Zum KONFERENZPROGRAMM

Pressemitteilung 3.2.2025

“remember – resist – represent”

Dramaturgische Gesellschaft tagt vom 6.-9.2. 2025 in Nürnberg zu multiperspektivischem Erinnern und antifaschistischem Widerstand

Die Jahrestagung der Dramaturgischen Gesellschaft (dg) steht 2025 unter der Überschrift „remember resist represent. Über Solidarität und Haltung in polarisierten Zeiten” und setzt damit ein deutliches Zeichen gegen den politischen Rechtsruck und die Polarisierung des politischen Diskurses.

Gastgeber ist das Staatstheater Nürnberg und somit der Austragungsort der Tagung eine Stadt, deren Geschichte als Schauplatz zentraler Ereignisse der NS-Zeit und der Nürnberger Prozesse wie kaum ein anderer Ort in Deutschland als politische Mahnung dienen kann.

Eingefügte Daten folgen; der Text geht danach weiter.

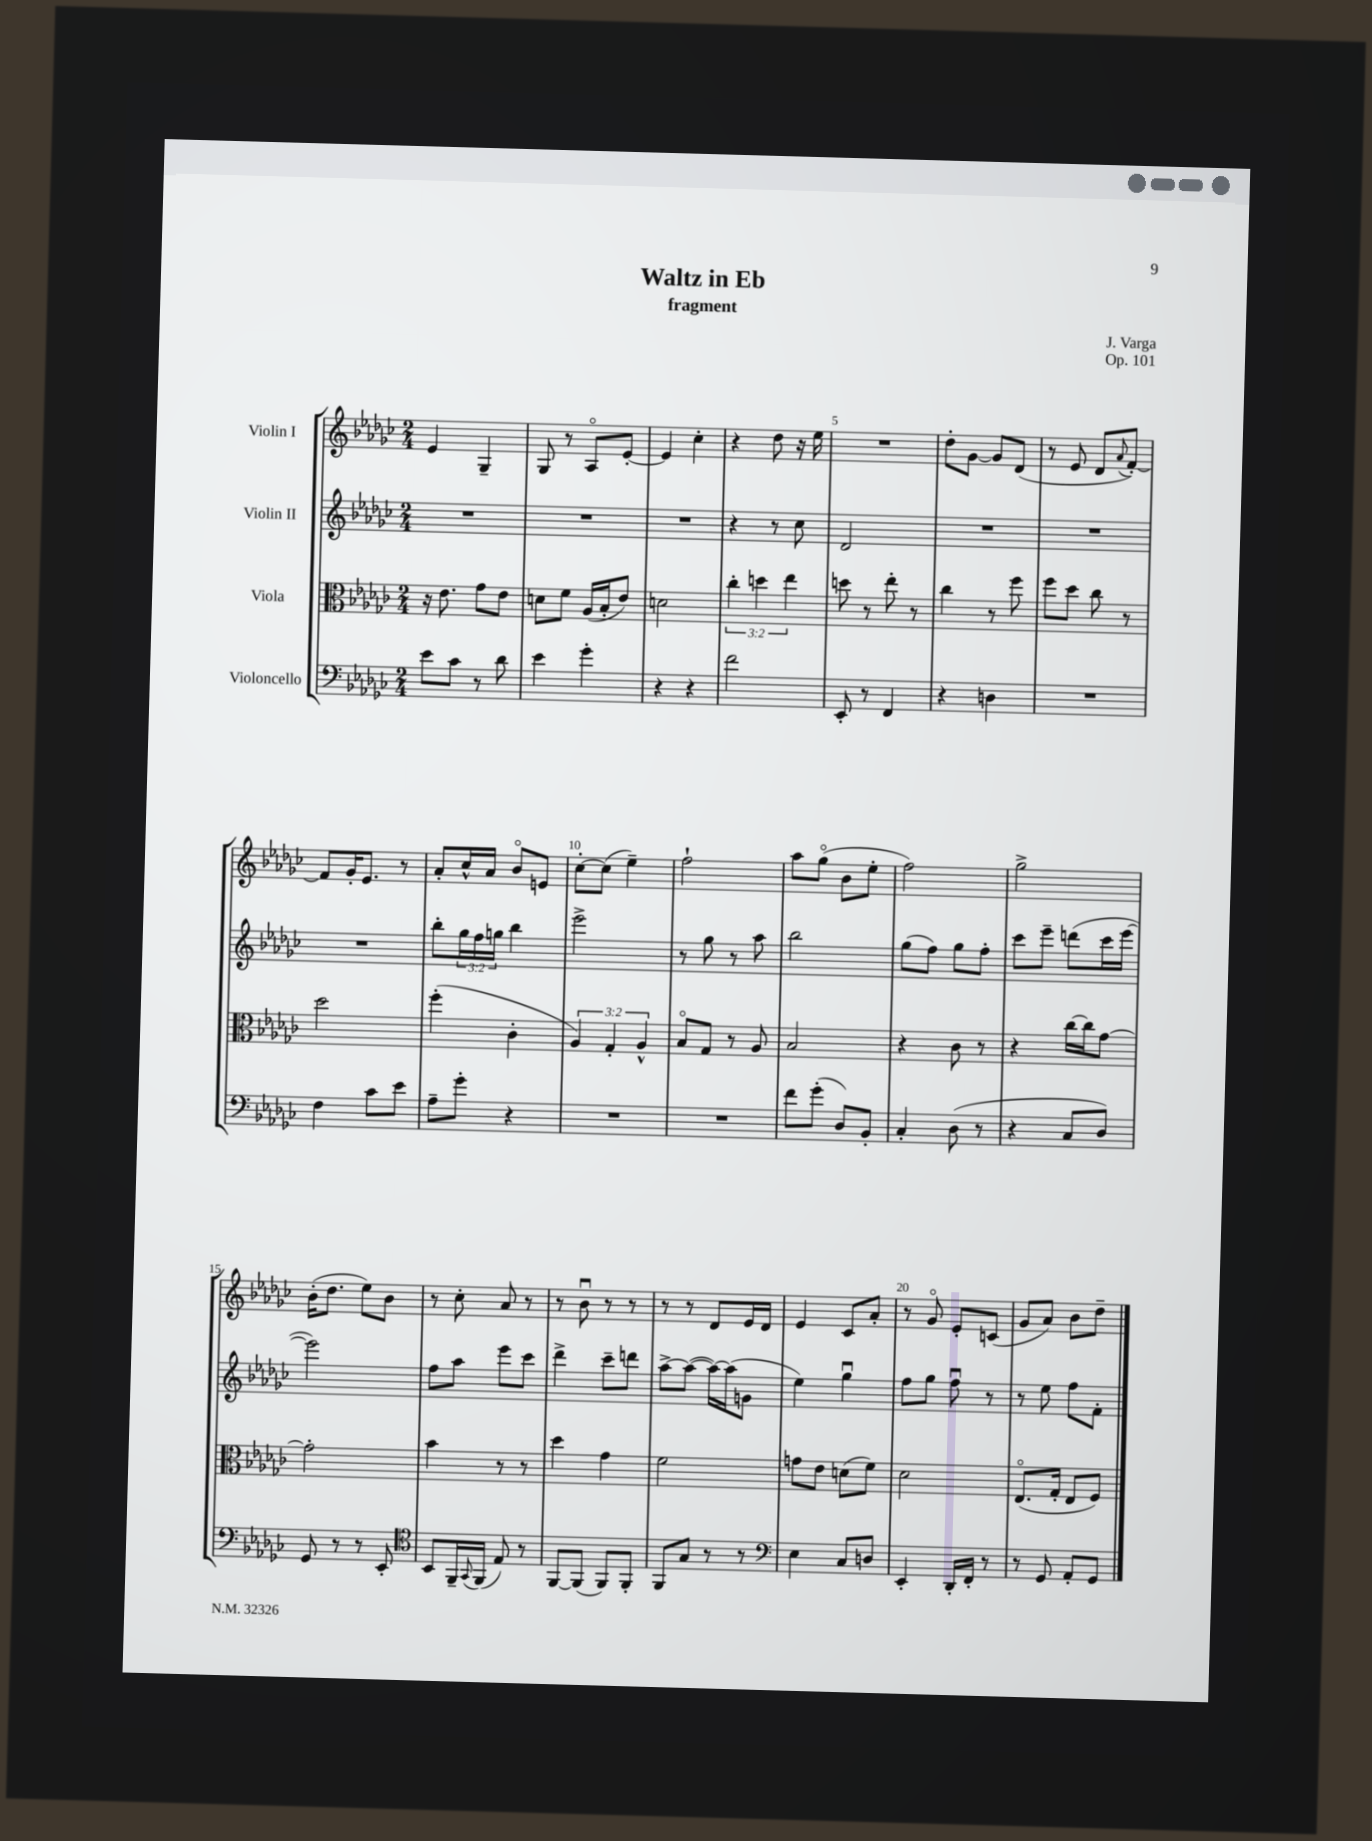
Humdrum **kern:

**kern	**kern	**kern	**kern
*part4	*part3	*part2	*part1
*staff4	*staff3	*staff2	*staff1
*I"Violoncello	*I"Viola	*I"Violin II	*I"Violin I
*clefF4	*clefC3	*clefG2	*clefG2
*k[b-e-a-d-g-c-]	*k[b-e-a-d-g-c-]	*k[b-e-a-d-g-c-]	*k[b-e-a-d-g-c-]
*M2/4	*M2/4	*M2/4	*M2/4
=1	=1	=1	=1
8e-\L	16r	2r	4e-/
.	8.e-\	.	.
8c-\J	.	.	.
8r	8g-\L	.	4G-~/
8d-\	8e-\J	.	.
=2	=2	=2	=2
4e-\	8dn\L	2r	8G-/
.	8f\J	.	8r
4g-'\	(16A-/LL	.	8A-/L
.	16B-'/J	.	.
.	8e-/J)	.	[8e-'/J
=3	=3	=3	=3
4r	2dn\	2r	4e-/]
4r	.	.	4cc-'\
=4	=4	=4	=4
2f\	6cc-'\	4r	4r
.	6ddn\	.	.
.	.	8r	8dd-\
.	6ee-\	.	.
.	.	8cc-\	16r
.	.	.	16ee-\
=5	=5	=5	=5
8EE-'/	8ddn\	2d-/	2r
8r	8r	.	.
4FF/	8ee-'\	.	.
.	8r	.	.
=6	=6	=6	=6
4r	4cc-\	2r	8dd-'\L
.	.	.	[8g-\J
4Dn\	8r	.	8g-/L]
.	8ff\	.	(8d-/J
=7	=7	=7	=7
2r	8ff\L	2r	8r
.	8dd-\J	.	8e-/
.	8cc-\	.	8d-/L
.	.	.	8qqa-/
.	8r	.	[8f'/J)
!!LO:LB:g=z
=8	=8	=8	=8
4F\	2dd-\	2r	8f/L]
.	.	.	16g-'/K
.	.	.	8.e-/J
8c-\L	.	.	.
8e-\J	.	.	8r
=9	=9	=9	=9
8A-~\L	(4ff'\	8bb-'\L	8a-'/L
8g-'\J	.	24gg-\L	16cc-^^/L
.	.	24ff\	.
.	.	.	16a-/JJ
.	.	24ggn\JJ	.
4r	4c-'\	4bb-\	8b-/L
.	.	.	8en/J
=10	=10	=10	=10
2r	6A-/)	2eee-^\	[8cc-'\L
.	.	.	(8cc-\J]
.	6G-'/	.	.
.	.	.	4ee-~\)
.	6A-^^/	.	.
=11	=11	=11	=11
2r	8B-/L	8r	2ff`\
.	8G-/J	8gg-\	.
.	8r	8r	.
.	8A-/	8aa-\	.
=12	=12	=12	=12
8f\L	2B-/	2bb-\	8aa-\L
(8g-'\J	.	.	(8gg-\J
8D-/L)	.	.	8b-\L
8BB-'/J	.	.	8ee-'\J
=13	=13	=13	=13
4C-'/	4r	(8gg-\L	2ff\)
.	.	8ff\J)	.
(8D-\	8c-\	8gg-\L	.
8r	8r	8ff'\J	.
=14	=14	=14	=14
4r	4r	8ccc-\L	2gg-^\
.	.	8eee-~\J	.
8C-/L	[16cc-\LL	(8dddn\L	.
.	16cc-\J]	.	.
8D-/J)	[8g-\J	16ccc-\L	.
.	.	[16eee-\JJ	.
!!LO:LB:g=z
=15	=15	=15	=15
8GG-/	2g-'\]	2eee-\])	(16b-'\KL
.	.	.	8.dd-\J
8r	.	.	.
8r	.	.	8ee-\L)
8EE-'/	.	.	8b-\J
=16	=16	=16	=16
*clefC4	*	*	*
8BB-/L	4b-\	8ff\L	8r
16FF~/L	.	8aa-\J	8cc-'\
8qqGG-/	.	.	.
(16FF/JJ	.	.	.
8E-/)	8r	8eee-\L	8a-/
8r	8r	8ccc-\J	8r
=17	=17	=17	=17
[8FF/L	4dd-\	4ddd-^\	8r
(8FF/J]	.	.	8b-u\
8FF/L)	4g-\	8ccc-~\L	8r
8FF'/J	.	8dddn\J	8r
=18	=18	=18	=18
8FF/L	2f\	[8aa-^\L	8r
8G-/J	.	(8aa-\J_	8r
8r	.	16aa-\LL_)	8d-/L
.	.	(16aa-\J]	.
8r	.	8gn\J	16e-/L
.	.	.	16d-/JJ
=19	=19	=19	=19
*clefF4	*	*	*
4E-\	8gn\L	4ee-\)	4e-/
.	8e-\J	.	.
8C-/L	(8dn\L	4gg-u\	8c-/L
8Dn/J	8f\J)	.	8a-'/J
=20	=20	=20	=20
4EE-'/	2d-\	8ff\L	8r
.	.	8gg-\J	8g-/
16DD-'/LL	.	8ffu\	8e-'/L
16FF'/JJ	.	.	.
8r	.	8r	(8cn/J
=21	=21	=21	=21
8r	(8.E-/L	8r	8g-/L
8GG-/	.	8ee-\	8a-/J)
.	16G-'/Jk	.	.
8AA-'/L	8E-/L	8ff\L	8b-\L
8GG-/J	8F/J)	8f'\J	8dd-~\J
==	==	==	==
*-	*-	*-	*-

Weitere Kooperationspartner vor Ort sind die Nürnberger Tafelhalle, die Stadt Nürnberg mit der Stabsstelle Ehemaliges Reichsparteitagsgelände und das Festival Musik Installationen Nürnberg, das Memorium Nürnberger Prozesse sowie überregional das Theater Dortmund mit der Akademie für Theater und Digitalität Dortmund, die Heinrich-Böll-Stiftung, das Deutsche Zentrum des Internationalen Theaterinstituts (ITI), und die Körber-Stiftung. Die langjährigen Partnerschaften mit dem Verband Deutscher Bühnen- und Medienverlage und dem Kleist-Forum Frankfurt/O. nicht zu vergessen. Alle diese Kooperationspartner*innen haben das Programm der diesjährigen Tagung mit ihrer Expertise unterstützt und inspiriert. Gefördert wird die Tagung erstmals vom Fonds Darstellende Künste aus Mitteln der Beauftragten der Bundesregierung, vom Deutschen Bühnenverein mit seinem Landesverband Bayern und dem Landesbühnenausschuss sowie in Medienpartnerschaft mit Die Deutsche Bühne, dem Magazin des Deutschen Bühnenvereins.

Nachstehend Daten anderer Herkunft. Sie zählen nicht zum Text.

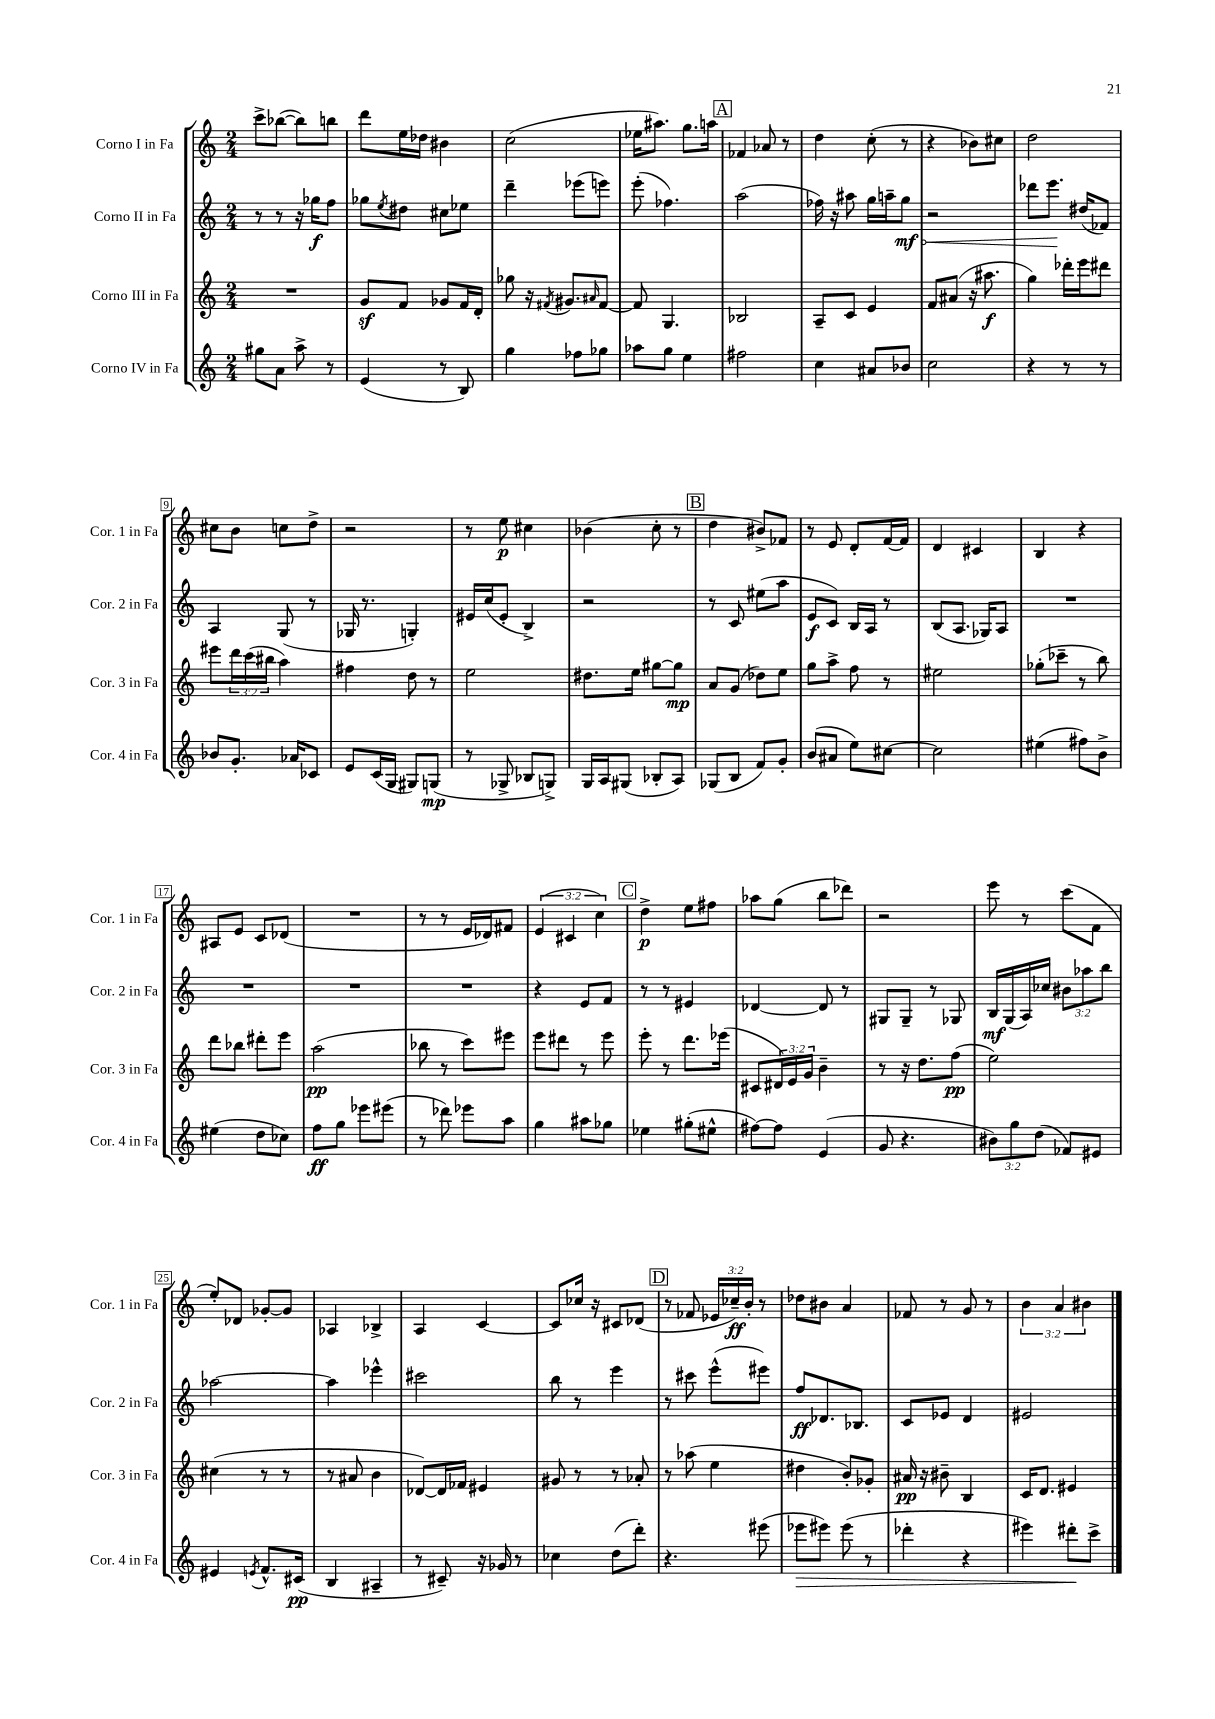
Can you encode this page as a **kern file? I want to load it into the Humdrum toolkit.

**kern	**kern	**kern	**kern
*staff4	*staff3	*staff2	*staff1
*clefG2	*clefG2	*clefG2	*clefG2
*k[]	*k[]	*k[]	*k[]
*M2/4	*M2/4	*M2/4	*M2/4
8gg#\L	2r	8r	8ccc^\L
8a\J	.	8r	([8bb-\J
8aa^\	.	16r	8bb-\]L)
.	.	16gg-\LK	.
8r	.	8ff\J	8bb\J
=	=	=	=
(4e/	8g/L	8gg-\L	8ddd\L
.	.	8qee/	.
.	8f/J	8dd#\J	16ee\L
.	.	.	16dd-\JJ
8r	8g-/L	8cc#\L	4b#\
8B/)	16f/L	8ee-\J	.
.	16d'/JJ	.	.
=	=	=	=
4gg\	8gg-\	4ddd~\	(2cc\
.	16r	.	.
.	8qf#/	.	.
.	8.g#/L	.	.
8ff-\L	.	(8eee-\L	.
.	16qqa#/	.	.
8gg-\J	[8f#/J	8eee\J)	.
=	=	=	=
8aa-\L	8f#/]	(8eee'\	16ee-\LK
.	.	.	8.aa#\J)
8gg\J	4.G/	4.ff-\)	.
4ee\	.	.	8.gg\L
.	.	.	16aa\Jk
=	=	=	=
2ff#\	2B-/	(2aa\	4f-/
.	.	.	8a-/
.	.	.	8r
=	=	=	=
4cc\	8A~/L	16ff-\)	4dd\
.	.	16r	.
.	8c/J	8aa#\	.
8a#/L	4e/	16gg\LL	(8cc'\
.	.	16aa~\J	.
8b-/J	.	8gg\J	8r
=	=	=	=
2cc\	8f/L	2r	4r
.	(8a#/J	.	.
.	16r	.	8b-\L)
.	8.aa#\	.	.
.	.	.	8cc#\J
=	=	=	=
4r	4gg\)	8ddd-\L	2dd\
.	.	8.eee\J	.
8r	16ddd-'\LL	.	.
.	16eee\J	(16dd#/LK	.
8r	8ddd#\J	8f-/J)	.
=	=	=	=
8b-/L	8eee#\L	4A/	8cc#\L
8.g'/J	24ddd\L	.	8b\J
.	(24ccc\	.	.
.	24bb#\JJ	.	.
.	4aa\)	(8G/	8cc\L
16a-/LK	.	.	.
8c-/J	.	8r	8dd^\J
=	=	=	=
8e/L	4ff#\	16G-/	2r
.	.	8.r	.
(16c/L	.	.	.
16G/JJ	.	.	.
8G#/L)	8dd\	4G'/)	.
(8G/J	8r	.	.
=	=	=	=
8r	2ee\	16e#/LL	8r
.	.	(16cc/J	.
8G-^/	.	8e#'/J	8ee\
8B-/L	.	4B^/)	4cc#\
8G^/J)	.	.	.
=	=	=	=
16G/LL	8.dd#\L	2r	(4b-\
16A/J	.	.	.
(8G#/J	.	.	.
.	16ee\Jk	.	.
8B-'/L	[8gg#\L	.	8cc'\
8A/J)	8gg#\]J	.	8r
=	=	=	=
(8G-/L	8a/L	8r	4dd\
8B/J	(8g/J	8c/	.
8f/L)	8dd-\L)	(8ee#\L	8b#^/L)
8g'/J	8ee\J	8aa\J	8f-/J
=	=	=	=
(8b/L	8gg\L	8e/L	8r
8a#/J	8aa^\J	8c/J)	8e/
8ee\L)	8ff\	16B/LL	8d'/L
.	.	16A/JJ	.
[8cc#\J	8r	8r	[16f/L
.	.	.	16f/]JJ
=	=	=	=
2cc#\]	2ee#\	(8B/L	4d/
.	.	8.A/J	.
.	.	.	4c#/
.	.	16G-/LK)	.
.	.	8A/J	.
=	=	=	=
(4ee#\	(8gg-'\L	2r	4B/
.	8ccc-~\J	.	.
8ff#\L)	8r	.	4r
8b^\J	8bb\)	.	.
=	=	=	=
(4ee#\	8ddd\L	2r	8A#/L
.	8bb-\J	.	8e/J
8dd\L	8ddd#'\L	.	8c/L
8cc-\J)	8eee\J	.	(8d-/J
=	=	=	=
8ff\L	(2aa\	2r	2r
8gg\J	.	.	.
8eee-\L	.	.	.
(8eee#\J	.	.	.
=	=	=	=
8r	8bb-\	2r	8r
8ddd-\)	8r	.	8r
8eee-\L	8ccc\L)	.	16e/LL
.	.	.	16d-/J)
8aa\J	8eee#\J	.	8f#/J
=	=	=	=
4gg\	8eee\L	4r	(6e/
.	8ddd#\J	.	.
.	.	.	6c#/
8aa#\L	8r	8e/L	.
.	.	.	6cc\)
8gg-\J	8eee\	8f/J	.
=	=	=	=
4ee-\	8eee'\	8r	4dd^\
.	8r	8r	.
(8gg#'\L	8.ddd\L	4e#/	8ee\L
8ee#^^\J	.	.	8ff#\J
.	(16eee-\Jk	.	.
=	=	=	=
[8ff#\L)	8c#/L	[4d-/	8aa-\L
8ff#\]J	24d#/L)	.	(8gg\J
.	24e/	.	.
.	24g/JJ	.	.
(4e/	4b~\	8d-/]	8bb\L
.	.	8r	8ddd-\J)
=	=	=	=
8g/	8r	8G#/L	2r
4.r	16r	8G#~/J	.
.	8.dd\L	.	.
.	.	8r	.
.	(8ff\J	8G-/	.
=	=	=	=
12b#\L)	2ee\)	16B/LL	8eee\
.	.	(16G/	.
12gg\	.	.	.
.	.	16A/)	8r
(12dd\J	.	.	.
.	.	16cc-/JJ	.
8f-/L)	.	12b#\L	(8ccc\L
.	.	12aa-\	.
8e#/J	.	.	8f\J
.	.	12bb\J	.
=	=	=	=
4e#/	(4cc#\	[2aa-\	8ee'/L)
.	.	.	8d-/J
8qe/	.	.	.
8.f^^/L	8r	.	[8g-'/L
.	8r	.	8g-/]J
(16c#/Jk	.	.	.
=	=	=	=
4B/	8r	4aa-\]	4A-/
.	8a#/	.	.
4A#~/	4b\	4eee-^^\	4B-^/
=	=	=	=
8r	[8d-/L)	2ccc#\	4A/
8c#~/)	16d-/]L	.	.
.	16f-/JJ	.	.
16r	4e#/	.	[4c/
16g-/	.	.	.
8r	.	.	.
=	=	=	=
4cc-\	8g#/	8bb\	8c/]L
.	8r	8r	16cc-/Jk
.	.	.	16r
(8dd\L	8r	4eee\	8c#/L
8ddd'\J)	8a-'/	.	(8d-/J
=	=	=	=
4.r	8r	8r	8r
.	(8aa-\	8ccc#\	8f-/
.	4ee\	(8eee^^\L	24e-/LL
.	.	.	24cc-~/)
.	.	.	24b'/JJ
(8eee#\	.	8eee#\J)	8r
=	=	=	=
8eee-\L	4dd#\	8ff/L	8dd-\L
8eee#\J)	.	8.d-/	8b#\J
(8eee#\	8b'/L)	.	4a/
.	.	8.B-/J	.
8r	8g-'/J	.	.
=	=	=	=
4ddd-'\	16a#/	8c/L	8f-/
.	16r	.	.
.	8b#~\	8e-/J	8r
4r	4B/	4d/	8g/
.	.	.	8r
=	=	=	=
4eee#\)	16c/LK	2e#/	6b\
.	8.d/J	.	.
.	.	.	6a/
8ddd#'\L	4e#/	.	.
.	.	.	6b#\
8ccc^\J	.	.	.
==	==	==	==
*-	*-	*-	*-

Mit einer Rekordanmeldungszahl von bereits über 350 akkreditierten Wissenschaftler*innen, Künstler*innen, Akteur*innen der Zivilgesellschaft und Theaterschaffenden zeichnet sich schon jetzt ab, dass das Thema den Nerv der Zeit getroffen hat. Die Jahrestagungen der dg verstehen sich als Plattform und Netzwerkveranstaltungen für Theatermacher*innen, Dramaturg*innen, Studierende und alle anderen Interessierten zu Themen aktueller politischer Relevanz und der gesellschaftlichen Funktion von Theater.

Der Ort des Diskurses: Nürnberg
Wie erinnern wir uns? Wie leisten wir Widerstand? Und wie können Theater diese Themen in ihrer Arbeit und auf ihren Bühnen verankern? Nicht nur die aktuelle politische Situation in Österreich und die alarmierenden Ergebnisse der letzten Landtagswahlen in Deutschland sowie der Wahlen in den USA und in anderen europäischen Ländern, sondern auch die politischen Ereignisse und gesellschaftlichen Entwicklungen seit Beginn des Ukraine-Kriegs und seit dem 7. Oktober machten die Themensetzung um Erinnerungskultur und Antifaschismus virulent und notwendig.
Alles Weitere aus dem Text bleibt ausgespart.